The exercises are somewhat rudimentary in terms of the painting style (hence the 4 stars). I'd much prefer the exercises push the painter somewhat, possibly even have two exercises per subject matter - one to get across the rudiments followed by a second adding to it showing you various tricks, flourishes etc., that can give your painting that little "extra", elevating your work from the standard twee style that poliferates.
Watson-Guptill have produced another book worthy of place in the beginner artist's library. You might want to consider buying Brian Gorst's "The Complete Oil Painter" (also by WG) that compliments Staiger's book well.

Oil painting can be tricky - this book helps control oils5
I got this book from the library. I always knew I could draw, and I always wanted to oil paint. I have a lot of books on oil painting, but I still struggle. Oil paints are tricky, sort of like playing the violin: you have to learn to control them before you start creating with them.

Now, it IS for beginners, but it also says for "experienced" because she shows you tricks that maybe you didn't cover in other classes.

She incorporates drawing lessons with the painting lessons. If you can't draw and shade a sphere, how are you going to understand a bush? She doesn't just have list of brushes, but she has exercises on how to blend paint with them. Each exercise in the book builds on the next.

It is true that you are not going to paint a masterpiece with this book, but I do think you will say, "Oh, that's the problem", and then you can move forward with your own talent.

She has one whole page on Taming Thalo Green, which no one else has in their books. She has a shading lesson in primary colors, and in secondary colors. She tells you how to dull a color without changing the value (mix it's exact complimentary in the same value, then add it). She explains glazing and scumbling. All the exercises are simple, so that if you are talented or not, you can do them. For example, she doesn't have you glaze a portrait like Rembrandt, but an apple.

As she gets to harder things, she introduces more drawing. For example, when she gets to landscape, she talks about drawing perspective, as well as atmospheric perspective. In landscapes, she explains the tricks for trees and rocks (do the darks first). When she gets to portraits, then she talks about drawing the face. I don't think her portraits are all that hot, but she shows the steps then you can do them too, and infuse your talent.

You will not create a masterpiece with this book, but you will have tools to create your own masterpiece because you won't be stumped with atmospheric perspective, how to do trees, how to make a shadow, etc. Just like you can't play the violin if you don't know where the notes are and how to get a good sound out of the bow, you can't oil paint if you don't know things like how Alizarin Crimson is going to behave differently from Cadmium Red Light. She will help you with this.

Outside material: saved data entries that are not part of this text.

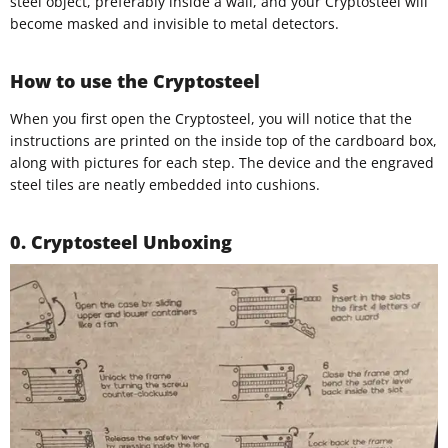
steel object, preferably inside a wall, and your Cryptosteel will
become masked and invisible to metal detectors.
How to use the Cryptosteel
When you first open the Cryptosteel, you will notice that the
instructions are printed on the inside top of the cardboard box,
along with pictures for each step. The device and the engraved
steel tiles are neatly embedded into cushions.
0. Cryptosteel Unboxing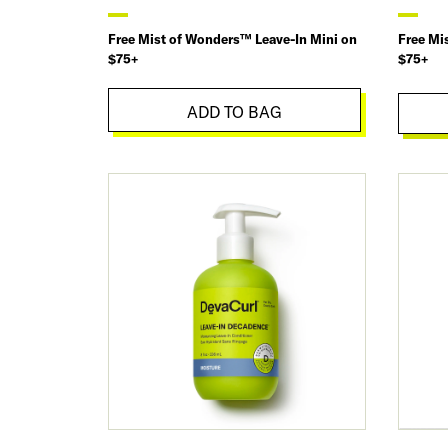
Free Mist of Wonders™ Leave-In Mini on
Free Mi
$75+
$75+
ADD TO BAG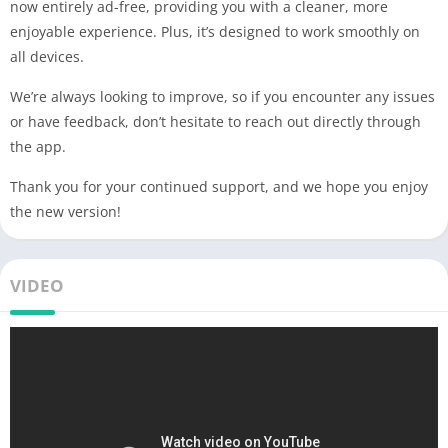
now entirely ad-free, providing you with a cleaner, more
enjoyable experience. Plus, it’s designed to work smoothly on
all devices.
We’re always looking to improve, so if you encounter any issues
or have feedback, don’t hesitate to reach out directly through
the app.
Thank you for your continued support, and we hope you enjoy
the new version!
VIDEO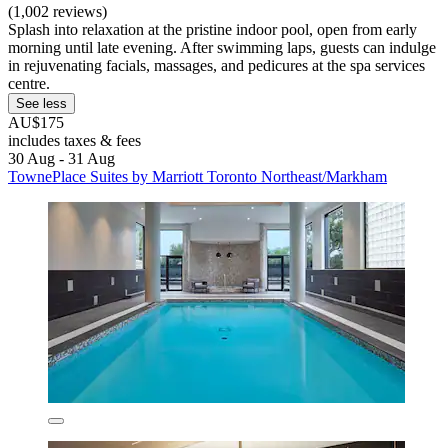
(1,002 reviews)
Splash into relaxation at the pristine indoor pool, open from early
morning until late evening. After swimming laps, guests can indulge
in rejuvenating facials, massages, and pedicures at the spa services
centre.
See less
AU$175
includes taxes & fees
30 Aug - 31 Aug
TownePlace Suites by Marriott Toronto Northeast/Markham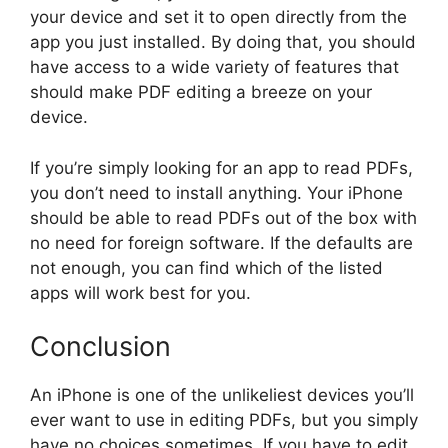
your device and set it to open directly from the
app you just installed. By doing that, you should
have access to a wide variety of features that
should make PDF editing a breeze on your
device.
If you’re simply looking for an app to read PDFs,
you don’t need to install anything. Your iPhone
should be able to read PDFs out of the box with
no need for foreign software. If the defaults are
not enough, you can find which of the listed
apps will work best for you.
Conclusion
An iPhone is one of the unlikeliest devices you’ll
ever want to use in editing PDFs, but you simply
have no choices sometimes. If you have to edit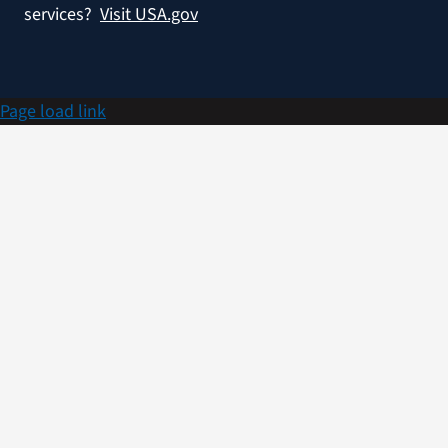
services?
Visit USA.gov
Page load link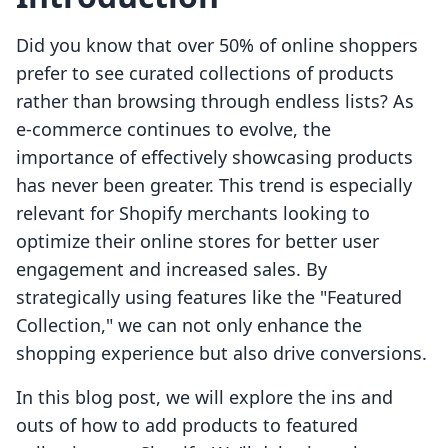
Did you know that over 50% of online shoppers
prefer to see curated collections of products
rather than browsing through endless lists? As
e-commerce continues to evolve, the
importance of effectively showcasing products
has never been greater. This trend is especially
relevant for Shopify merchants looking to
optimize their online stores for better user
engagement and increased sales. By
strategically using features like the "Featured
Collection," we can not only enhance the
shopping experience but also drive conversions.
In this blog post, we will explore the ins and
outs of how to add products to featured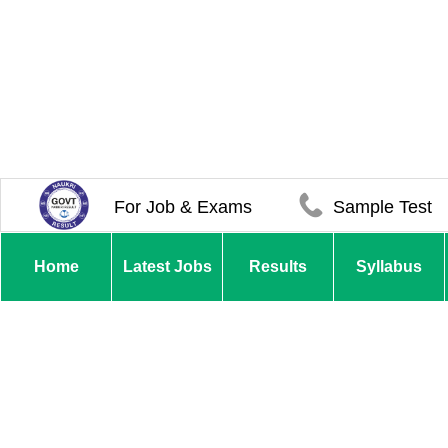
For Job & Exams
Sample Test
Home
Latest Jobs
Results
Syllabus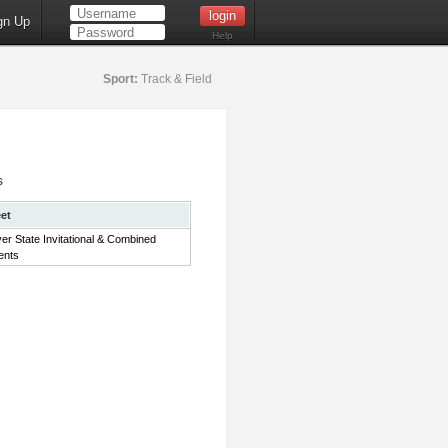
gn Up
Help
Sport:
Track & Field
s
et
ver State Invitational & Combined
ents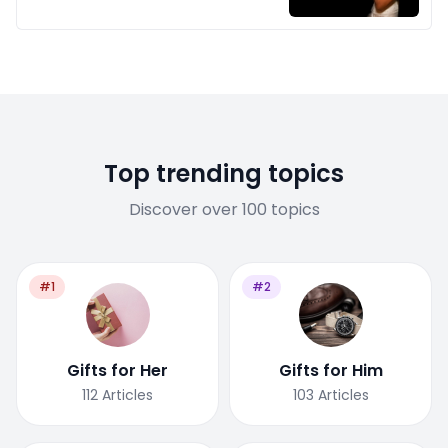
Top trending topics
Discover over 100 topics
#1
#2
Gifts for Her
Gifts for Him
112
Articles
103
Articles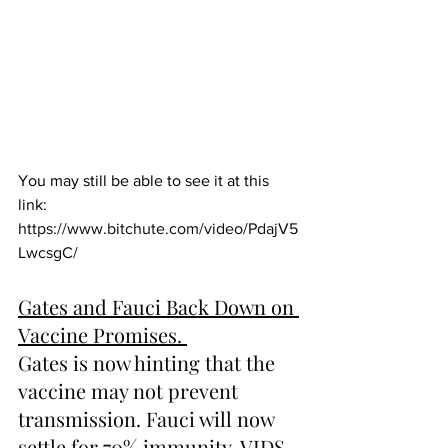
You may still be able to see it at this 
link:  
https://www.bitchute.com/video/PdajV5
LwcsgC/
Gates and Fauci Back Down on 
Vaccine Promises. 
Gates is now hinting that the 
vaccine may not prevent 
transmission. Fauci will now 
settle for 70% immunity. VIDS.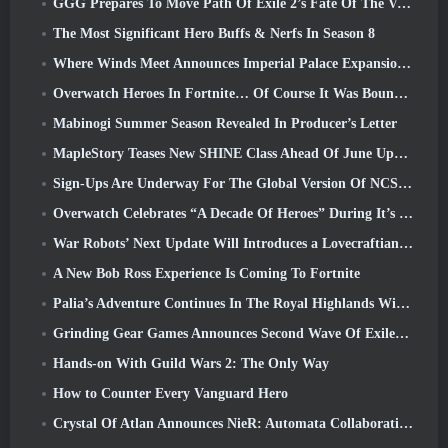
GGG Prepares To Move Path Of Exile 2’s Fate Of The Vaal Leagues Ahead Of The Return Of The Ancients Launch
The Most Significant Hero Buffs & Nerfs In Season 8
Where Winds Meet Announces Imperial Palace Expansion And Shares A “Massive” Content Roadmap
Overwatch Heroes In Fortnite… Of Course It Was Bound To Happen
Mabinogi Summer Season Revealed In Producer’s Letter
MapleStory Teases New SHINE Class Ahead Of June Update
Sign-Ups Are Underway For The Global Version Of NCSoft’s Limit Zero Breakers ‘Prologue Test’
Overwatch Celebrates “A Decade Of Heroes” During It’s 10th Anniversary
War Robots’ Next Update Will Introduces a Lovecraftian-Inspired Sniper
A New Bob Ross Experience Is Coming To Fortnite
Palia’s Adventure Continues In The Royal Highlands With Today’s Update
Grinding Gear Games Announces Second Wave Of ExileCon Ticket Sales
Hands-on With Guild Wars 2: The Only Way
How to Counter Every Vanguard Hero
Crystal Of Atlan Announces NieR: Automata Collaboration Event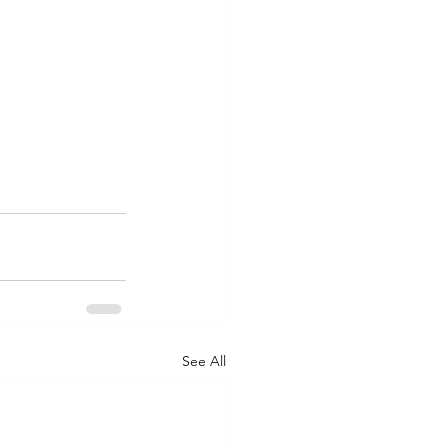
See All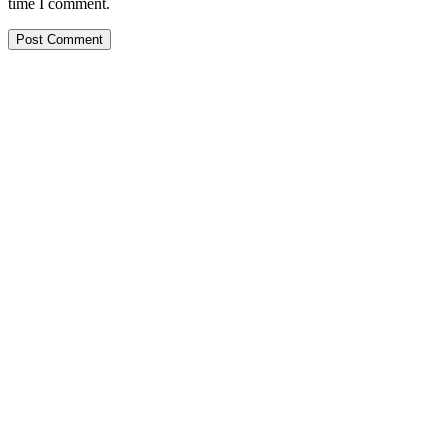
time I comment.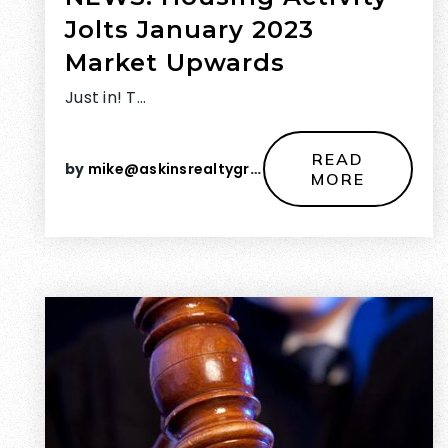
Jolts January 2023
Market Upwards
Just in! T…
READ
by
mike@askinsrealtygroup.com
MORE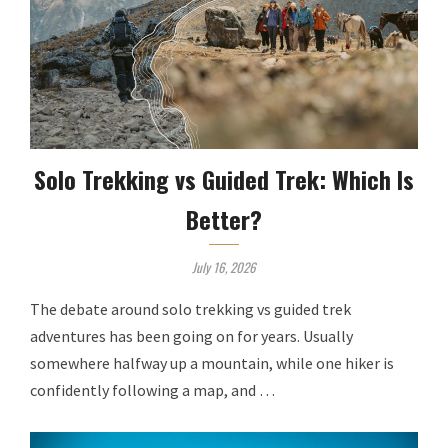
Solo Trekking vs Guided Trek: Which Is
Better?
July 16, 2026
The debate around solo trekking vs guided trek
adventures has been going on for years. Usually
somewhere halfway up a mountain, while one hiker is
confidently following a map, and …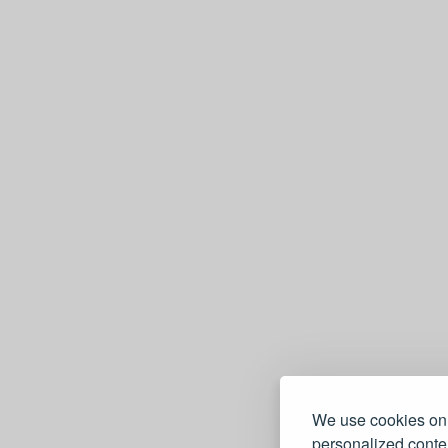
We use cookies on 
personalized conten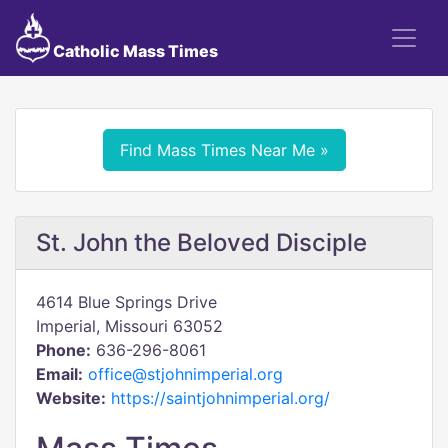
Catholic Mass Times
Find Mass Times Near Me »
St. John the Beloved Disciple
4614 Blue Springs Drive
Imperial, Missouri 63052
Phone:
636-296-8061
Email:
office@stjohnimperial.org
Website:
https://saintjohnimperial.org/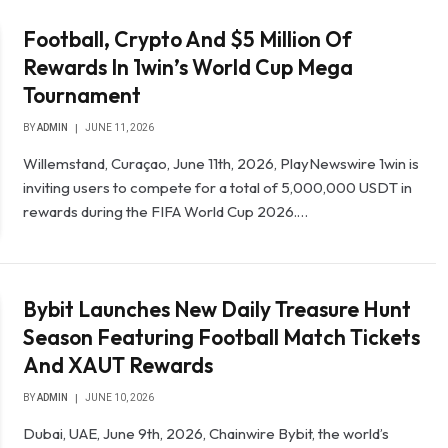
Football, Crypto And $5 Million Of
Rewards In 1win’s World Cup Mega
Tournament
BY
ADMIN
JUNE 11, 2026
Willemstand, Curaçao, June 11th, 2026, PlayNewswire 1win is
inviting users to compete for a total of 5,000,000 USDT in
rewards during the FIFA World Cup 2026.…
Bybit Launches New Daily Treasure Hunt
Season Featuring Football Match Tickets
And XAUT Rewards
BY
ADMIN
JUNE 10, 2026
Dubai, UAE, June 9th, 2026, Chainwire Bybit, the world’s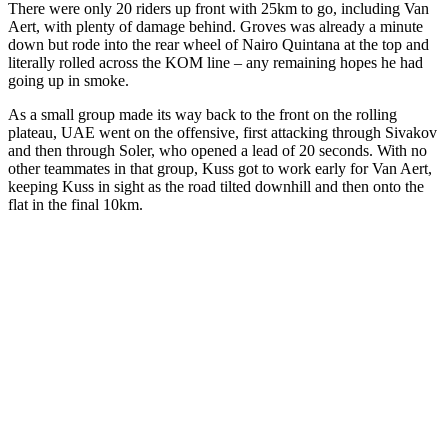
There were only 20 riders up front with 25km to go, including Van
Aert, with plenty of damage behind. Groves was already a minute
down but rode into the rear wheel of Nairo Quintana at the top and
literally rolled across the KOM line – any remaining hopes he had
going up in smoke.
As a small group made its way back to the front on the rolling
plateau, UAE went on the offensive, first attacking through Sivakov
and then through Soler, who opened a lead of 20 seconds. With no
other teammates in that group, Kuss got to work early for Van Aert,
keeping Kuss in sight as the road tilted downhill and then onto the
flat in the final 10km.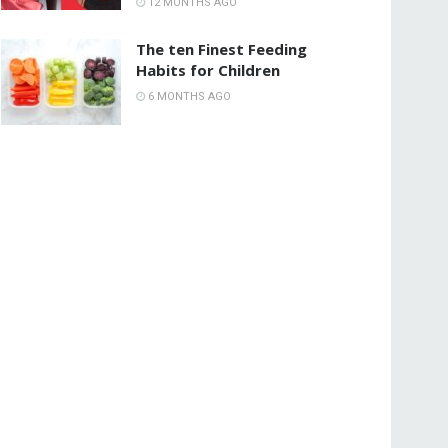
12 MONTHS AGO
The ten Finest Feeding
Habits for Children
6 MONTHS AGO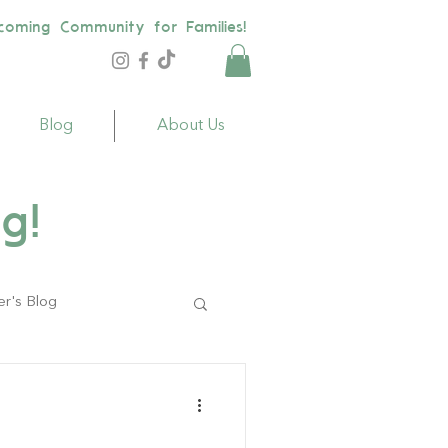
coming Community for Families!
Blog
About Us
g!
er's Blog
ildren
Toys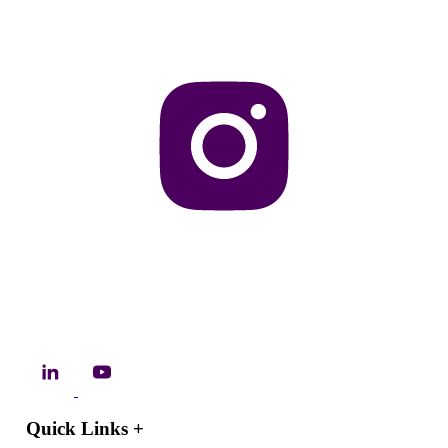
Quick Links
+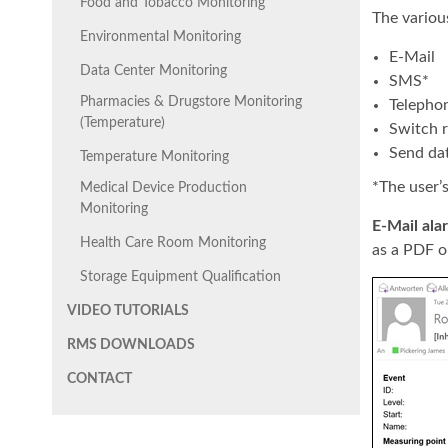
Food and Tobacco Monitoring
The various
Environmental Monitoring
E-Mail
Data Center Monitoring
SMS*
Pharmacies & Drugstore Monitoring
Telephon
(Temperature)
Switch r
Send da
Temperature Monitoring
*The user’
Medical Device Production
Monitoring
E-Mail ala
Health Care Room Monitoring
as a PDF o
Storage Equipment Qualification
VIDEO TUTORIALS
RMS DOWNLOADS
CONTACT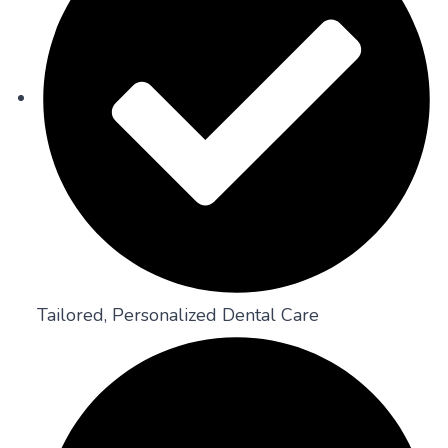
Tailored, Personalized Dental Care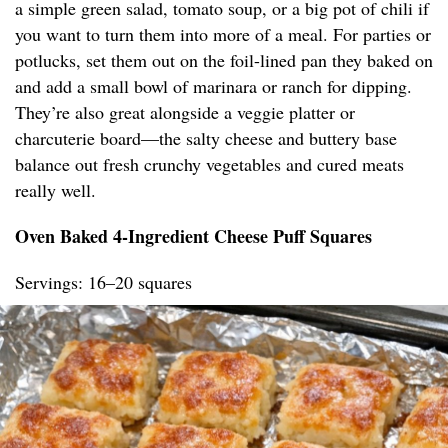
a simple green salad, tomato soup, or a big pot of chili if
you want to turn them into more of a meal. For parties or
potlucks, set them out on the foil-lined pan they baked on
and add a small bowl of marinara or ranch for dipping.
They’re also great alongside a veggie platter or
charcuterie board—the salty cheese and buttery base
balance out fresh crunchy vegetables and cured meats
really well.
Oven Baked 4-Ingredient Cheese Puff Squares
Servings: 16–20 squares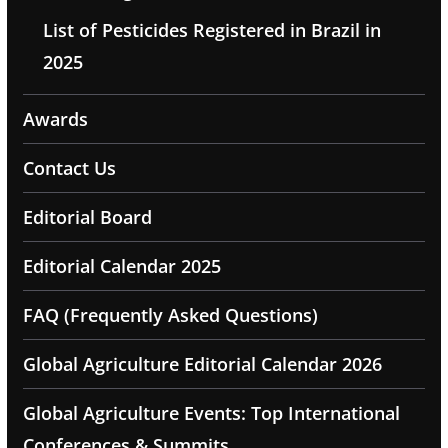
List of Pesticides Registered in Brazil in
2025
Awards
Contact Us
Editorial Board
Editorial Calendar 2025
FAQ (Frequently Asked Questions)
Global Agriculture Editorial Calendar 2026
Global Agriculture Events: Top International
Conferences & Summits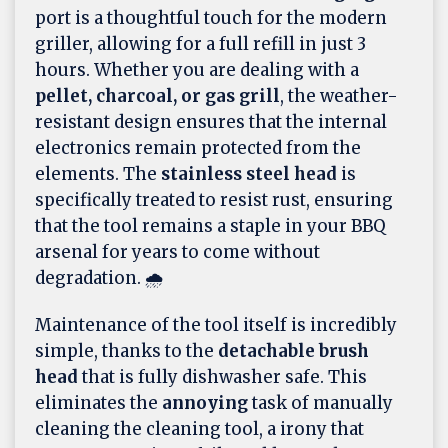
port is a thoughtful touch for the modern
griller, allowing for a full refill in just 3
hours. Whether you are dealing with a
pellet, charcoal, or gas grill
, the weather-
resistant design ensures that the internal
electronics remain protected from the
elements. The
stainless steel head
is
specifically treated to resist rust, ensuring
that the tool remains a staple in your BBQ
arsenal for years to come without
degradation. 🌧️
Maintenance of the tool itself is incredibly
simple, thanks to the
detachable brush
head
that is fully dishwasher safe. This
eliminates the
annoying
task of manually
cleaning the cleaning tool, a irony that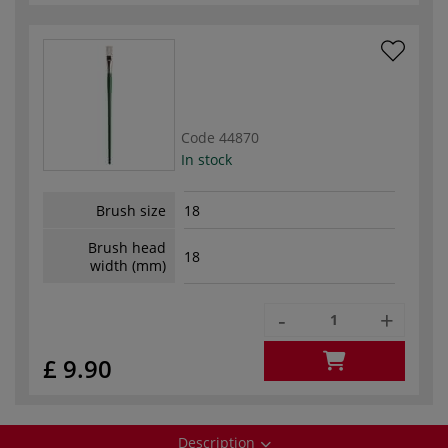
Code
44870
In stock
Brush size
18
Brush head
18
width (mm)
-
+
£ 9.90
Description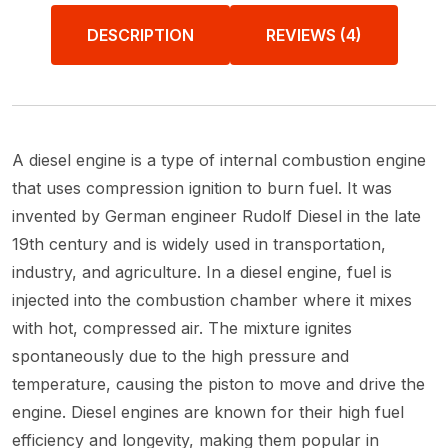
DESCRIPTION
REVIEWS (4)
A diesel engine is a type of internal combustion engine
that uses compression ignition to burn fuel. It was
invented by German engineer Rudolf Diesel in the late
19th century and is widely used in transportation,
industry, and agriculture. In a diesel engine, fuel is
injected into the combustion chamber where it mixes
with hot, compressed air. The mixture ignites
spontaneously due to the high pressure and
temperature, causing the piston to move and drive the
engine. Diesel engines are known for their high fuel
efficiency and longevity, making them popular in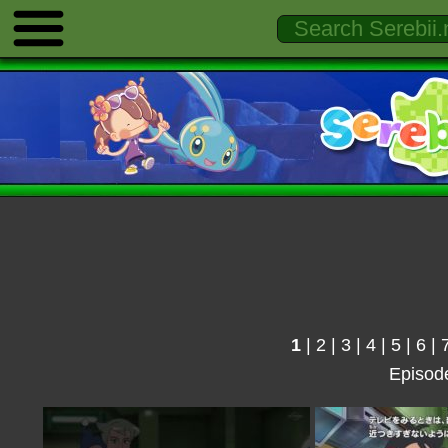
1
|
2
|
3
|
4
|
5
|
6
|
Episod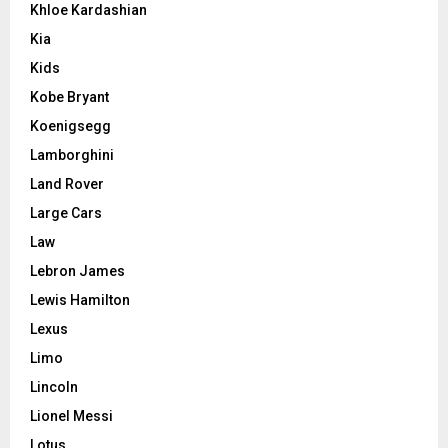
Khloe Kardashian
Kia
Kids
Kobe Bryant
Koenigsegg
Lamborghini
Land Rover
Large Cars
Law
Lebron James
Lewis Hamilton
Lexus
Limo
Lincoln
Lionel Messi
Lotus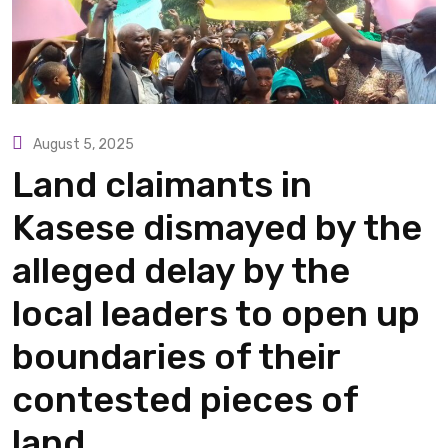
August 5, 2025
Land claimants in
Kasese dismayed by the
alleged delay by the
local leaders to open up
boundaries of their
contested pieces of
land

She has taught beginning oil painting for 30 years, so she anticipates your problems and questions. Oil will not longer be something to fight with, but something that will do your bidding.

Amazingly good!5
I would encourage anyone interested in purchasing art books to go to your local library and check some out before you purchase. That is what I did and that is why I bought this wonderful book. Her presentations are very clear and easy to understand. She has carefully constructed lessons, just as if you were taking a class. I like the structure. I like the fact that there is a whole lesson spent learning to use the brush to achieve different techniques. Each lesson takes me about 2-3 hours to complete, but when I am done I feel I have actually made some progress. The lessons build on previous lessons so you actually can see progress from week-to-week. Finally I am sticking to a schedule and actually painting instead of just thinking about it. The practice is what brings the improvement. Her book just makes it easier.